**Passage provided**
[Start of section]

In [1]:
import re
import numpy as np
import torch

**Dataset Cleaning, Tokenization, and Preprocessing**

Run the setup cell below which has opened and read the ebook of [_Pride and Prejudice_](https://www.gutenberg.org/files/1342/1342-h/1342-h.htm) to the variable `raw_text`. 

**Note**: Due to hardware constraints, we'll only use the full text from **Chapter 1** which we've indexed and saved to the variable `raw_text_ch1`.

We've cleaned and tokenized the text to individual word-based tokens into the following variables:
- `lowered_text` : contains the full raw text where every character is lowercased
- `preprocessed_text` : contains the lowercased text where punctuation marks and special characters are removed
- `tokenized_text` : contains the full text tokenized as a list of word-based tokens

We've also created the vocabularies and obtained the vocabulary size saved as the following variables:
- `w2ix` : vocabulary mapping tokens to their assigned token ID
- `vocab_size` : the vocabulary size of `w2ix`
- `ix2w` : inverse vocabulary mapping token IDs back to its word-based token

Using the vocabulary, we created the variables:
- `tokenized_id_text` : the tokenized text of Chapter 1 mapped to token IDs

Lastly, the bigrams were created into features and labels and saved as the following variables:
- `bigrams_ch1` : contains the bigram pairs as token IDs for the tokenized text of Chapter 1
- `features` : contains the context token for each bigram
- `labels` : contains the target token for each bigram

In [2]:
with open('datasets/book.txt', 'r', encoding='utf-8') as f:
    raw_text = f.read()

# index Chapter 1
raw_text_ch1 = raw_text[1985:6468]

# cleaning and tokenization
lowered_text = raw_text_ch1.lower()
preprocessed_text = re.sub(r'([,.:;?_&$!"()\-\*\']|--|)', '', lowered_text)
tokenized_text = preprocessed_text.split()

# create vocabularies
unique_tokens = sorted(list(set(tokenized_text)))
w2ix = {word:ix for ix, word in enumerate(unique_tokens)}
vocab_size = len(w2ix)

[End of section]

**What is expected**
Reproduce, word for word, the portion of the tokenization notebook above from "tokenized_text = preprocessed_text.split()" up to and including "vocab_size = len(w2ix)".

**Dataset**

[Start of section]

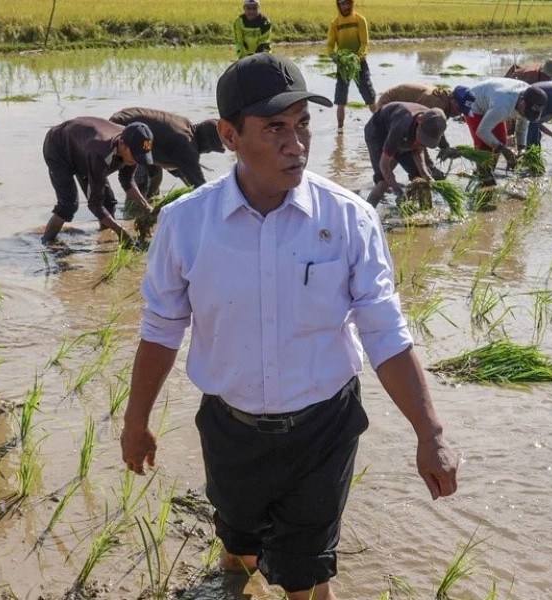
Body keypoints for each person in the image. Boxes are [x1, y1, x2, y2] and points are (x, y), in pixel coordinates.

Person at [120, 53, 459, 600]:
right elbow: (161, 329)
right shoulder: (185, 224)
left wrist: (430, 434)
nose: (296, 144)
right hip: (231, 428)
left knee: (307, 574)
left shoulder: (349, 218)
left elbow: (384, 331)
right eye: (275, 128)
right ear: (228, 135)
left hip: (324, 429)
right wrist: (135, 421)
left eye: (303, 124)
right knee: (238, 544)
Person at [40, 118, 155, 245]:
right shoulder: (100, 153)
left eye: (141, 156)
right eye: (135, 155)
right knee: (68, 205)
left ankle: (104, 239)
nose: (137, 160)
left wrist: (147, 207)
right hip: (58, 148)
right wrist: (121, 231)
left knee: (108, 203)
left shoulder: (133, 146)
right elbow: (95, 204)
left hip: (82, 149)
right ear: (122, 144)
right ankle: (47, 242)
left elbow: (127, 181)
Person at [108, 107, 225, 205]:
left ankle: (148, 205)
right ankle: (132, 213)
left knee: (155, 175)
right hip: (123, 129)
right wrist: (217, 205)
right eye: (209, 150)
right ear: (206, 144)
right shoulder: (186, 145)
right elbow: (199, 186)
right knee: (142, 179)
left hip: (129, 124)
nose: (207, 152)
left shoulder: (186, 127)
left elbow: (181, 171)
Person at [464, 78, 547, 184]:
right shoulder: (503, 105)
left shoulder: (532, 98)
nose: (525, 115)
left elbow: (522, 127)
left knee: (500, 140)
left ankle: (490, 172)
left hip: (493, 100)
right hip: (474, 104)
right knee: (484, 147)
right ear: (522, 101)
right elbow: (482, 131)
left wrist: (521, 148)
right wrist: (504, 150)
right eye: (526, 112)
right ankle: (484, 176)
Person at [364, 102, 448, 205]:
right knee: (383, 182)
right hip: (378, 133)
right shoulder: (401, 126)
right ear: (419, 120)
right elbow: (384, 165)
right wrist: (398, 191)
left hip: (404, 136)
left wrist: (424, 173)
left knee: (422, 179)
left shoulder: (435, 125)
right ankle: (366, 210)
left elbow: (418, 149)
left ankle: (425, 210)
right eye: (422, 138)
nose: (421, 143)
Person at [375, 82, 463, 178]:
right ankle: (383, 178)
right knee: (397, 148)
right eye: (459, 109)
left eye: (463, 111)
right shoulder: (436, 104)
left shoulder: (444, 102)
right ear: (453, 100)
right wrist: (430, 165)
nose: (460, 114)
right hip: (388, 106)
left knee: (402, 150)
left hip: (405, 113)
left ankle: (385, 177)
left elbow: (435, 130)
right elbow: (422, 137)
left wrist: (445, 147)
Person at [326, 0, 377, 130]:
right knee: (340, 99)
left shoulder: (359, 20)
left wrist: (357, 57)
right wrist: (333, 56)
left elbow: (364, 43)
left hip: (359, 63)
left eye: (348, 3)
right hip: (343, 64)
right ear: (338, 5)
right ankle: (340, 129)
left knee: (369, 95)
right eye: (342, 4)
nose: (346, 6)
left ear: (352, 3)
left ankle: (381, 123)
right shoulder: (335, 23)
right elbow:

[End of section]

**Output of the exercise**
tokenized_text = preprocessed_text.split()

# create vocabularies
unique_tokens = sorted(list(set(tokenized_text)))
w2ix = {word:ix for ix, word in enumerate(unique_tokens)}
vocab_size = len(w2ix)